Golden Gate University Law Review


This Comment aims to show that since the creation of Reg. D private placements, Congress and the SEC have promulgated a series of amendments and enactments that have collectively resulted in a heightened risk of fraud and inadequate safeguards for investors. Part I of this Comment will discuss private placements and the significant enactments and amendments that affect Rule 506 private placement offerings (“Rule 506 offerings”). The most notable amendments in this discussion will include the preemption of state blue-sky laws in 1996, the shortening of the holding period before resale in 2007, the exclusion of an investor’s primary residence in the calculation of net worth for accredited investor status in the 2010 Dodd-Frank Act, and, as part of the 2012 JOBS Act, the permission for general solicitation and advertising of private placement issues, and the increase in the shareholder threshold for forced registration.

Part II of this Comment will point out the laws affecting Rule 506 private placement offerings that collectively result in failures to protect investors from fraud. Specifically, it will address the lax reporting requirements currently in place, the outdated classification of investors permitted to invest in Rule 506 offerings,10 and the dangers presented with the permission of “general solicitation” in Rule 506 offerings.
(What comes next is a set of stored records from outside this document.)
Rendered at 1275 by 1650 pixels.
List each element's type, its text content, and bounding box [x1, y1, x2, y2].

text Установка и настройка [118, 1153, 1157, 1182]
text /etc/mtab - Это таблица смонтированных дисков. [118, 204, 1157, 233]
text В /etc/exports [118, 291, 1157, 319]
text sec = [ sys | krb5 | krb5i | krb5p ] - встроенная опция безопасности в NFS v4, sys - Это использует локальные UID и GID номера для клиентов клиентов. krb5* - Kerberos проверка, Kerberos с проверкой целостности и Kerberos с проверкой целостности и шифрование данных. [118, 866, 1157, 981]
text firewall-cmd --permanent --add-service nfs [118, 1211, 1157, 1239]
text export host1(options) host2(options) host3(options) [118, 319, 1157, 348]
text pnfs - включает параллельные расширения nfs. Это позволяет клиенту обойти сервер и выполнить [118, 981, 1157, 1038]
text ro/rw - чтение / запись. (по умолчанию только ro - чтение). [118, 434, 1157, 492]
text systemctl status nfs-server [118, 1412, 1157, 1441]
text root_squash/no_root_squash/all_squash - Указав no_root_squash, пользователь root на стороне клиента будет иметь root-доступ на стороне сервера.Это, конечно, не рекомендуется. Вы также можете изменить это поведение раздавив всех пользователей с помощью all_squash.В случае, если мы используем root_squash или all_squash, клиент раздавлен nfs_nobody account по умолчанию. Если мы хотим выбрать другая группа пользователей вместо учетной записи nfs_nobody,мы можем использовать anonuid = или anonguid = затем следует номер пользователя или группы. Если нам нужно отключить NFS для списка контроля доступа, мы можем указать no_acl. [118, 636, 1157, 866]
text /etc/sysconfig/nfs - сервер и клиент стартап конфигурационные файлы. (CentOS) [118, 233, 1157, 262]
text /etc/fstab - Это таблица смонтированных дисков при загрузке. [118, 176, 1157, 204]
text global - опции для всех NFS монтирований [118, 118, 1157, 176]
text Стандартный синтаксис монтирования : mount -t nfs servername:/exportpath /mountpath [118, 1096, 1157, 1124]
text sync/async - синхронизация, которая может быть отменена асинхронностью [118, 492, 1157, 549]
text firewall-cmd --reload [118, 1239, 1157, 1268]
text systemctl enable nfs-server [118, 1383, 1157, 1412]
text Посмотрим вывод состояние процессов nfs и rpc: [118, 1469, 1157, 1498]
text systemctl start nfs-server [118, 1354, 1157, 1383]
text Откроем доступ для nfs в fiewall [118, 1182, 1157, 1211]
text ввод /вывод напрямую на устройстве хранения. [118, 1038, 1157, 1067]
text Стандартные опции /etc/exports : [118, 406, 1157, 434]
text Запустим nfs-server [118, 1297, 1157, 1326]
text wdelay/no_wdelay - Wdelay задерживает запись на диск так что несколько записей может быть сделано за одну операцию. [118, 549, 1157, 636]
Part II will also address the dangers with the shortened resale period and increase in shareholder threshold for forced registration, and it will discuss the fraudulent practices that occur in the offering, resale, and subsequent trading of private placements in the secondary markets, primarily due to the inadequate regulations currently in place. Part III of this Comment will provide suggested amendments to the existing regulations in order to provide a clearer and more comprehensive guideline for Rule 506 offerings. Finally, the Conclusion of this Comment assembles the issues, arguments, and solutions set forth.